Task item: Every line of the records below that has the word "example" should be copied.

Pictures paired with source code
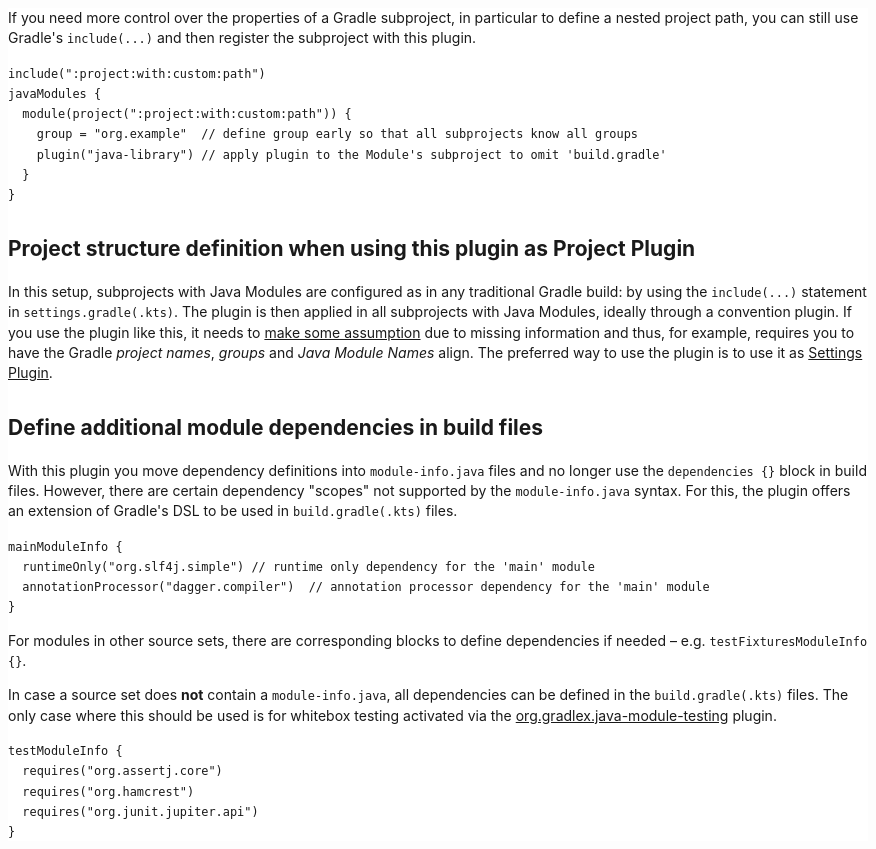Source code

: If you need more control over the properties of a Gradle subproject, in particular to define a nested project path,
you can still use Gradle's `include(...)` and then register the subproject with this plugin.

```
include(":project:with:custom:path")
javaModules { 
  module(project(":project:with:custom:path")) {
    group = "org.example"  // define group early so that all subprojects know all groups
    plugin("java-library") // apply plugin to the Module's subproject to omit 'build.gradle'
  }
}
```

## Project structure definition when using this plugin as Project Plugin

In this setup, subprojects with Java Modules are configured as in any traditional Gradle build: by using the
`include(...)` statement in `settings.gradle(.kts)`. The plugin is then applied in all subprojects with Java Modules,
ideally through a convention plugin. If you use the plugin like this, it needs to [make some assumption](#naming-patterns-for-modules-in-the-build-if-used-as-project-plugin) 
due to missing information and thus, for example, requires you to have the Gradle _project names_, _groups_ and _Java Module Names_ align.
The preferred way to use the plugin is to use it as [Settings Plugin](#project-structure-definition-when-using-this-plugin-as-settings-plugin).

## Define additional module dependencies in build files

With this plugin you move dependency definitions into `module-info.java` files and no longer use the `dependencies {}` block in build files.
However, there are certain dependency "scopes" not supported by the `module-info.java` syntax.
For this, the plugin offers an extension of Gradle's DSL to be used in `build.gradle(.kts)` files.

```
mainModuleInfo {
  runtimeOnly("org.slf4j.simple") // runtime only dependency for the 'main' module
  annotationProcessor("dagger.compiler")  // annotation processor dependency for the 'main' module
}
```

For modules in other source sets, there are corresponding blocks to define dependencies if needed – e.g. `testFixturesModuleInfo {}`.

In case a source set does **not** contain a `module-info.java`, all dependencies can be defined in the `build.gradle(.kts)` files.
The only case where this should be used is for whitebox testing activated via the [org.gradlex.java-module-testing](https://github.com/gradlex-org/java-module-testing) plugin.

```
testModuleInfo {
  requires("org.assertj.core")
  requires("org.hamcrest")
  requires("org.junit.jupiter.api")
}
```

Exercise solution:
    group = "org.example"  // define group early so that all subprojects know all groups
due to missing information and thus, for example, requires you to have the Gradle _project names_, _groups_ and _Java Module Names_ align.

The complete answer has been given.